要介護者に対する丁寧な口腔ケアは介助作業の基本とも言えるが、特に高齢者に対しては慎重に対処しなければいけない。高齢者は加齢によって新陳代謝が低下し、唾液の量が減少しているので口内が乾燥しているためだ。唾液は口内の潤いを保ち、細菌の繁殖を抑える作用があるが、量が減って乾燥すると細菌が増殖して不潔な状態になってしまう。結果、虫歯や歯周病などを患うリスクが増大することになる。

また、細胞の老化によって歯茎の弾力性や張りも低下し、歯を支えることができなくなる。状態が悪化すると歯が抜け落ちてしまうこともあるので、高齢になるほど歯が少なくなると言えるだろう。歯が欠損した場合、その部分は鋭く尖った形になり舌や頬の内側を傷つけやすい。傷が炎症を起こして口内炎になる可能性もあるので注意が必要だ。

口内環境が悪くなると感覚が鈍くなるので食べ物を丸飲みしやすくなり、肺炎の原因になる誤嚥を引き起こしやすい。口内環境の悪化は様々な健康被害をもたらすので、そうなる前に適切な口腔ケアで清潔に保つことが大切だ。

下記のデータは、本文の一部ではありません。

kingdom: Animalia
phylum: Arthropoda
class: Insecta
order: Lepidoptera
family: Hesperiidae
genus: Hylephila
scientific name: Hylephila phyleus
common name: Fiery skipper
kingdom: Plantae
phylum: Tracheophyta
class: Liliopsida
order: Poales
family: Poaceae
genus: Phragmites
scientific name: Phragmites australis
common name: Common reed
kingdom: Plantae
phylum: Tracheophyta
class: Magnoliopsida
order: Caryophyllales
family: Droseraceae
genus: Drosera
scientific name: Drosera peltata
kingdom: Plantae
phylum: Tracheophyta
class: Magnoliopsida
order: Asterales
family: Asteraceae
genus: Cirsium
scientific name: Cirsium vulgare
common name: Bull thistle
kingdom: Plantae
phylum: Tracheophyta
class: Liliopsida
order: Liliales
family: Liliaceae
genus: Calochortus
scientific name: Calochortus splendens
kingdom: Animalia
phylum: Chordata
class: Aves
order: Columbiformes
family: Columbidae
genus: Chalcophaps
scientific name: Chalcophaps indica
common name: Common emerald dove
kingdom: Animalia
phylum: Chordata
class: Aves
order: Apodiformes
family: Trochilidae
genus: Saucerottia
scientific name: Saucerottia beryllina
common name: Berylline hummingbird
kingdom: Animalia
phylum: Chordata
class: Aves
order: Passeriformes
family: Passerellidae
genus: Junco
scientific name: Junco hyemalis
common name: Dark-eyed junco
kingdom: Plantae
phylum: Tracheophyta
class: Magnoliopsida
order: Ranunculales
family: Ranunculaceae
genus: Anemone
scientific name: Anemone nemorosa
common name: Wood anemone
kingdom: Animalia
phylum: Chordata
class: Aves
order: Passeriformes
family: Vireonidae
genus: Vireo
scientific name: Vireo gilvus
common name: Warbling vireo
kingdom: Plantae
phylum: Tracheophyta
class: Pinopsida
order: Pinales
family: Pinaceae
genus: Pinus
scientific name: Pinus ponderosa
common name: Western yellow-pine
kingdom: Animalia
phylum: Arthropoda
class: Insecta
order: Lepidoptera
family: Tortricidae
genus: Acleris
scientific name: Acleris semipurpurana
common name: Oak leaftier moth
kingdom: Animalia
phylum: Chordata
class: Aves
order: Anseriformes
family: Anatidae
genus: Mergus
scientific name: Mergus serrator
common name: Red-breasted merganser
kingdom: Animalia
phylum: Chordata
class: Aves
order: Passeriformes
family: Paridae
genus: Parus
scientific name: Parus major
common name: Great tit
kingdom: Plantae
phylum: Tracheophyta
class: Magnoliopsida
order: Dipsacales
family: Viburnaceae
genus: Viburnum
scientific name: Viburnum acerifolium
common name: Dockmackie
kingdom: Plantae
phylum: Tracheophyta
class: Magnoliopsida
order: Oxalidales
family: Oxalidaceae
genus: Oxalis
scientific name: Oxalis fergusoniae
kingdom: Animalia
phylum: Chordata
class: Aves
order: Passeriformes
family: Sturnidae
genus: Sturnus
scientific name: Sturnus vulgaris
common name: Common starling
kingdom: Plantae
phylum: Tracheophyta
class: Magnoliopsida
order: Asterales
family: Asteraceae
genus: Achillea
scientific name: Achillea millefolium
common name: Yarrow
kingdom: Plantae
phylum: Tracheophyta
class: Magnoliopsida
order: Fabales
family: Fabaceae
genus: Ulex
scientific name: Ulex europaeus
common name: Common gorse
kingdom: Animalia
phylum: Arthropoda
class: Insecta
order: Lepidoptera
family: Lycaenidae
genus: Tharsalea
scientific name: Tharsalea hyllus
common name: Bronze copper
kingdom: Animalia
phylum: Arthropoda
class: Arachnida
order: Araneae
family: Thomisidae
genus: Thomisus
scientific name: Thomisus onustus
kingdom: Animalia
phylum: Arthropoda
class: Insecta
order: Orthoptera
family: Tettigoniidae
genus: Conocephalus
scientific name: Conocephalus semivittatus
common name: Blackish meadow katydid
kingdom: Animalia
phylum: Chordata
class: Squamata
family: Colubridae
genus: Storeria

高齢の要介護者に対する口腔ケアはうがいで口内を湿らせ、歯磨きの後にすすぎ目的のうがいを行う手順だが、その後に口内の乾燥を防ぐために保湿剤を塗布する必要がある。口からこぼれにくいジェル状の保湿剤が高齢者に適しているが、舌や歯に触れる感覚を嫌がるケースもあるので無理強いをしてはいけない。